Etanercept in juvenile idiopathic arthritis: Who will benefit?

Results 262 previously biologic-naive JIA-patients initiated etanercept; 71% female, 18% systemic-onset subtype. Median age at onset 6.9 (IQR 3.6-11.1) years, median followup 35.6 (IQR 17.4-53.6) months. In the long-term, the overall majority responded to etanercept and up to 40% reached inactive disease.

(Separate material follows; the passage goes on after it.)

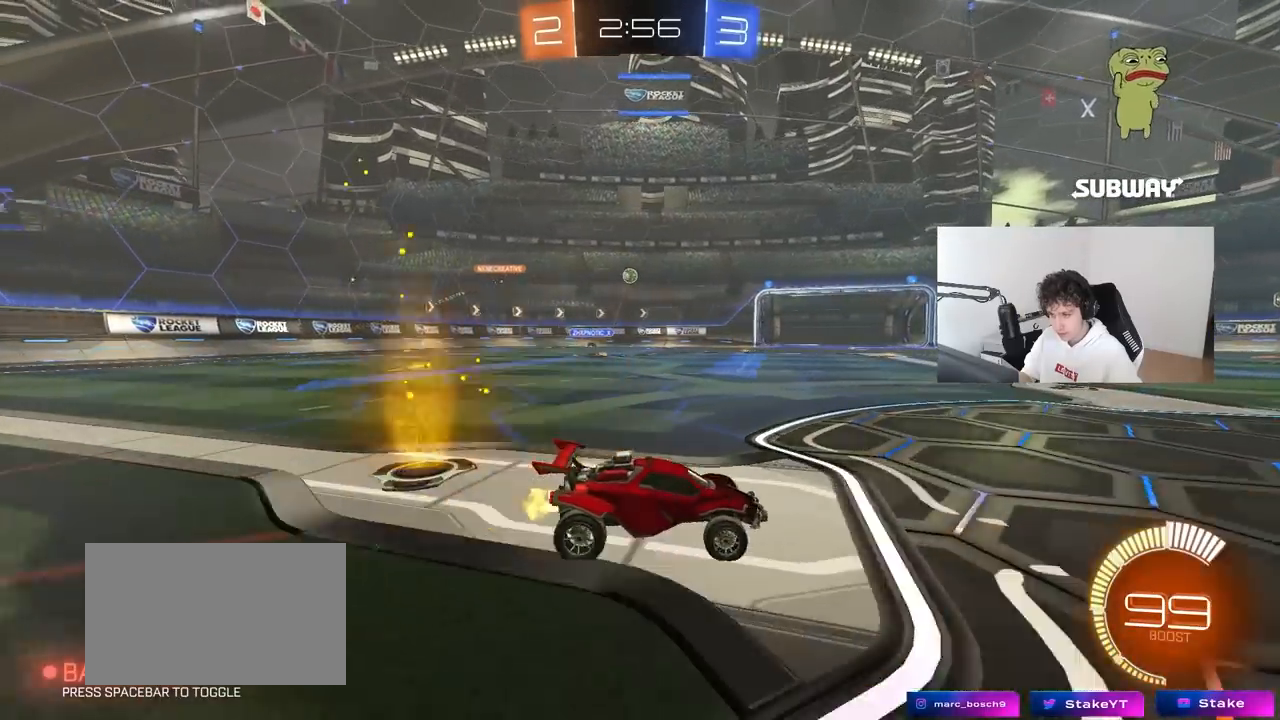
{"keys": ["a", "w"], "mouse": ["left"], "mouse_move": "still", "events": [[117, "d", "down"], [167, "d", "up"], [300, "a", "down"], [500, "mouse_left", "down"]]}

Excellent response after 15 months (85 patients, 32%) was associated with low baseline disability (OR 0.49/point increase, 95%CI 0.33-0.74), fewer DMARDs used before etanercept (OR 0.64/ DMARD used, 95%CI 0.43-0.95) and younger age at onset (OR 0.92/year, 95%CI 0.84-0.99); poor response (88 patients, 34%) was associated with female gender (OR 2.12, 95%CI 1.11-4.08) and systemic-onset subtype (OR 3.24, 95%CI 1.39-7.56). However, 24% of systemiconset patients reached excellent response. Reasons for discontinuation: ineffectiveness in 78, adverse events (AEs) in 25, remission in 39 patients. Etanercept was well tolerated. Patients who developed AEs could not be identified at baseline.